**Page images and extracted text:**
_ _ _
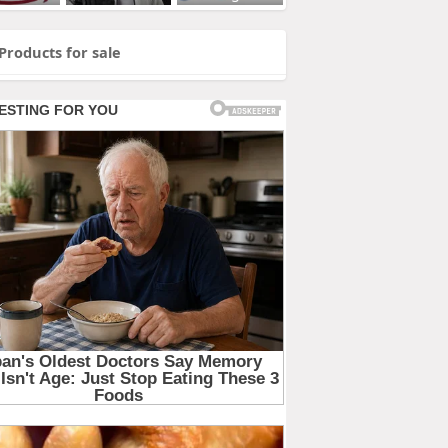
Products for sale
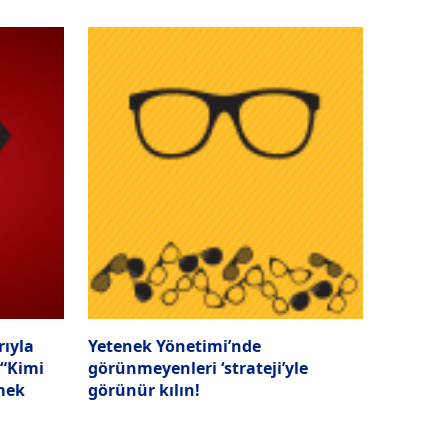
rıyla
Yetenek Yönetimi’nde
 “Kimi
görünmeyenleri ‘strateji’yle
mek
görünür kılın!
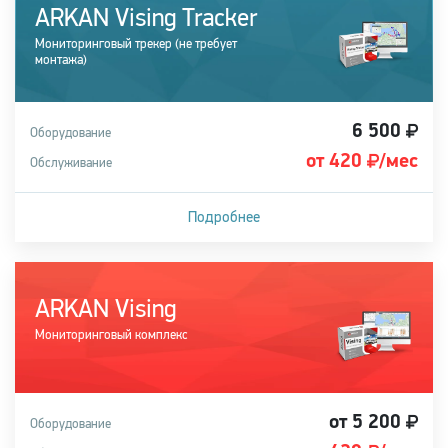
ARKAN Vising Tracker
Мониторинговый трекер (не требует
монтажа)
6 500
Оборудование
от 420
/мес
Обслуживание
Подробнее
Подходит для легковых и грузовых автомобилей
ARKAN Vising
Купить систему
Мониторинговый комплекс
от 5 200
Оборудование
_ _ _
Considering each line of the records on its own, count those that contain "Мониторинговый" and give only that number.

2